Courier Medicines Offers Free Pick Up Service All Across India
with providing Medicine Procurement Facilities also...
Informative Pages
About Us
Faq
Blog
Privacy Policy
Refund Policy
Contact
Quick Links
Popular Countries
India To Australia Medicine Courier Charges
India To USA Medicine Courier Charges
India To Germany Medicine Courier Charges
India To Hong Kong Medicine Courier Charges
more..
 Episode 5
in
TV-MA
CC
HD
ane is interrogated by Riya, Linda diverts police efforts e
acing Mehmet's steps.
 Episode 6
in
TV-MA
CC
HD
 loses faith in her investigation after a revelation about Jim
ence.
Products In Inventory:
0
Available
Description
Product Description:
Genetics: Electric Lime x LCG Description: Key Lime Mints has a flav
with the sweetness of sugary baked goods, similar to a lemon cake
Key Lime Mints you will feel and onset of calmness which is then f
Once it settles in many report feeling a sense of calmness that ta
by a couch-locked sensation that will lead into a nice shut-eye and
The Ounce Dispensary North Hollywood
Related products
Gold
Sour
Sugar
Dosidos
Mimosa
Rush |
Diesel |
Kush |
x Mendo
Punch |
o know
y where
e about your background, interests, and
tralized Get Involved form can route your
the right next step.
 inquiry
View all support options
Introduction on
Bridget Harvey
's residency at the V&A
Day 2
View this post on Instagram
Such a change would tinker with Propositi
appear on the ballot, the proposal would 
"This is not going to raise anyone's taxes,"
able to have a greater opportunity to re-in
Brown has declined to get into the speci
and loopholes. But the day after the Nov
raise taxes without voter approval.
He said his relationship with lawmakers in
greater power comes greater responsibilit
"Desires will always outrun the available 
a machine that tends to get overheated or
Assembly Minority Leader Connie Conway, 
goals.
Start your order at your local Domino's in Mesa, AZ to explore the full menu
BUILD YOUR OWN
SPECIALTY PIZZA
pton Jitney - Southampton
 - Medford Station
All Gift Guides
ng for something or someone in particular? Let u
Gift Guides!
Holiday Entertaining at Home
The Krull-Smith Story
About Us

• • •

**Required work**
Send back every record, precisely as written.

**Result for this task**
Courier Medicines Offers Free Pick Up Service All Across India
with providing Medicine Procurement Facilities also...
Informative Pages
About Us
Faq
Blog
Privacy Policy
Refund Policy
Contact
Quick Links
Popular Countries
India To Australia Medicine Courier Charges
India To USA Medicine Courier Charges
India To Germany Medicine Courier Charges
India To Hong Kong Medicine Courier Charges
more..
 Episode 5
in
TV-MA
CC
HD
ane is interrogated by Riya, Linda diverts police efforts e
acing Mehmet's steps.
 Episode 6
in
TV-MA
CC
HD
 loses faith in her investigation after a revelation about Jim
ence.
Products In Inventory:
0
Available
Description
Product Description:
Genetics: Electric Lime x LCG Description: Key Lime Mints has a flav
with the sweetness of sugary baked goods, similar to a lemon cake
Key Lime Mints you will feel and onset of calmness which is then f
Once it settles in many report feeling a sense of calmness that ta
by a couch-locked sensation that will lead into a nice shut-eye and
The Ounce Dispensary North Hollywood
Related products
Gold
Sour
Sugar
Dosidos
Mimosa
Rush |
Diesel |
Kush |
x Mendo
Punch |
o know
y where
e about your background, interests, and
tralized Get Involved form can route your
the right next step.
 inquiry
View all support options
Introduction on
Bridget Harvey
's residency at the V&A
Day 2
View this post on Instagram
Such a change would tinker with Propositi
appear on the ballot, the proposal would 
"This is not going to raise anyone's taxes,"
able to have a greater opportunity to re-in
Brown has declined to get into the speci
and loopholes. But the day after the Nov
raise taxes without voter approval.
He said his relationship with lawmakers in
greater power comes greater responsibilit
"Desires will always outrun the available 
a machine that tends to get overheated or
Assembly Minority Leader Connie Conway, 
goals.
Start your order at your local Domino's in Mesa, AZ to explore the full menu
BUILD YOUR OWN
SPECIALTY PIZZA
pton Jitney - Southampton
 - Medford Station
All Gift Guides
ng for something or someone in particular? Let u
Gift Guides!
Holiday Entertaining at Home
The Krull-Smith Story
About Us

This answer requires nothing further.